Aim of the task
Take every line from the listing below that contains "facturas".

Records supplied

══════

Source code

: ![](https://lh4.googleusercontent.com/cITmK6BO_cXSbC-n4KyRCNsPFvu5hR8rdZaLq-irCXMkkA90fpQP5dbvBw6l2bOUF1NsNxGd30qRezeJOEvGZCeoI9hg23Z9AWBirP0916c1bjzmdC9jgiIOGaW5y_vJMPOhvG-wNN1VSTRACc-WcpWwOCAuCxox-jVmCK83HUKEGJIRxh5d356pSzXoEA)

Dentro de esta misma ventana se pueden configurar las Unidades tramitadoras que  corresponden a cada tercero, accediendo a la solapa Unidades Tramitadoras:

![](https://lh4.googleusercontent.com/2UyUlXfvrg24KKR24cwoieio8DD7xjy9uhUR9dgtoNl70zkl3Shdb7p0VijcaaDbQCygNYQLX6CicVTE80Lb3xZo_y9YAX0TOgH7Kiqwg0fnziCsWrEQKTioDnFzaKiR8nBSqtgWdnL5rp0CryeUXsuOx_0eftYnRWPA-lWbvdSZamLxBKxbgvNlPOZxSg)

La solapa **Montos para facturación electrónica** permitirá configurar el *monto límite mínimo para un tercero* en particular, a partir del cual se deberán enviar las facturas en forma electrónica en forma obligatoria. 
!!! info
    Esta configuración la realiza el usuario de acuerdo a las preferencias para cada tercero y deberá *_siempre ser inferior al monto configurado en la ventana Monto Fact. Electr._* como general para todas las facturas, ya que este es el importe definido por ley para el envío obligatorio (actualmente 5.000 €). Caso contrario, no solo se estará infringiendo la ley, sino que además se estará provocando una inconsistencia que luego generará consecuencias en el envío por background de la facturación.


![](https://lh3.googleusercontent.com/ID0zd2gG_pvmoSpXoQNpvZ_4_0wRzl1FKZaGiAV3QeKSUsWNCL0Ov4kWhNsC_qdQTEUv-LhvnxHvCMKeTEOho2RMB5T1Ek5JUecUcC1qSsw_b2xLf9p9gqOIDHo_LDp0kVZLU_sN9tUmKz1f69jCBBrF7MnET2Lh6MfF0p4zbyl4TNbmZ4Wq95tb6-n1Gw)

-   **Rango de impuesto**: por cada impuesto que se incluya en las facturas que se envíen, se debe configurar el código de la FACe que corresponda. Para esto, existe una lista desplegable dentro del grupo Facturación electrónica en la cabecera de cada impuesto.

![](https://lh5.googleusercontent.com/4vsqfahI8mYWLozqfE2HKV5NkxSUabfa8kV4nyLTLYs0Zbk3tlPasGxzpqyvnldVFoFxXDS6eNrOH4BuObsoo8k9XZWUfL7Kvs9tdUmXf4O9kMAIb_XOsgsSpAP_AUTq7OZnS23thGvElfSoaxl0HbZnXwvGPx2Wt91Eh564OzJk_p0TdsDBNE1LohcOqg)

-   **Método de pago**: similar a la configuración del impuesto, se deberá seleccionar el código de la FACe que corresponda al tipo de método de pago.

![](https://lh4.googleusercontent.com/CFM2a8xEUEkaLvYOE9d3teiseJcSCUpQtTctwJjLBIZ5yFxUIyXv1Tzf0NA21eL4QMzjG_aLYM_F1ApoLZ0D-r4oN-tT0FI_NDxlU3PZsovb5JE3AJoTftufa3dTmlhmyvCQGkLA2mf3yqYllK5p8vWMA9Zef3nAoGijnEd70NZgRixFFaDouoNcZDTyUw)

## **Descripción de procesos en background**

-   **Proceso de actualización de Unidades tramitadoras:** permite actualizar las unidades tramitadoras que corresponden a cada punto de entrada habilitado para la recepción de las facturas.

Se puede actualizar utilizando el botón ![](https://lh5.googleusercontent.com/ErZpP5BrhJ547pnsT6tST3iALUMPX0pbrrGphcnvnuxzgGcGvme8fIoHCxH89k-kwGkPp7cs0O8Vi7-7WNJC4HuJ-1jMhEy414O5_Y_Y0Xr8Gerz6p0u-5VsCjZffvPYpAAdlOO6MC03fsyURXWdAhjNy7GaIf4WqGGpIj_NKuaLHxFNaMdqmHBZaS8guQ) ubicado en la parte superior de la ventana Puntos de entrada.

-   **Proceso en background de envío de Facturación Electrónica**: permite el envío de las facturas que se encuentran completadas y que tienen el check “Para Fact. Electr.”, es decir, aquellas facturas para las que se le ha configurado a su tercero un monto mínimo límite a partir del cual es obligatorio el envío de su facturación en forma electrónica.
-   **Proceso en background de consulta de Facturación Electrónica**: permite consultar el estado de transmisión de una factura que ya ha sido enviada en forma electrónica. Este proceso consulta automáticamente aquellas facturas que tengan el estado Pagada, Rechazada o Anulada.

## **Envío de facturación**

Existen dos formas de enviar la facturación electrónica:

══════

Task result
La solapa **Montos para facturación electrónica** permitirá configurar el *monto límite mínimo para un tercero* en particular, a partir del cual se deberán enviar las facturas en forma electrónica en forma obligatoria. 
    Esta configuración la realiza el usuario de acuerdo a las preferencias para cada tercero y deberá *_siempre ser inferior al monto configurado en la ventana Monto Fact. Electr._* como general para todas las facturas, ya que este es el importe definido por ley para el envío obligatorio (actualmente 5.000 €). Caso contrario, no solo se estará infringiendo la ley, sino que además se estará provocando una inconsistencia que luego generará consecuencias en el envío por background de la facturación.
-   **Rango de impuesto**: por cada impuesto que se incluya en las facturas que se envíen, se debe configurar el código de la FACe que corresponda. Para esto, existe una lista desplegable dentro del grupo Facturación electrónica en la cabecera de cada impuesto.
-   **Proceso de actualización de Unidades tramitadoras:** permite actualizar las unidades tramitadoras que corresponden a cada punto de entrada habilitado para la recepción de las facturas.
-   **Proceso en background de envío de Facturación Electrónica**: permite el envío de las facturas que se encuentran completadas y que tienen el check “Para Fact. Electr.”, es decir, aquellas facturas para las que se le ha configurado a su tercero un monto mínimo límite a partir del cual es obligatorio el envío de su facturación en forma electrónica.
-   **Proceso en background de consulta de Facturación Electrónica**: permite consultar el estado de transmisión de una factura que ya ha sido enviada en forma electrónica. Este proceso consulta automáticamente aquellas facturas que tengan el estado Pagada, Rechazada o Anulada.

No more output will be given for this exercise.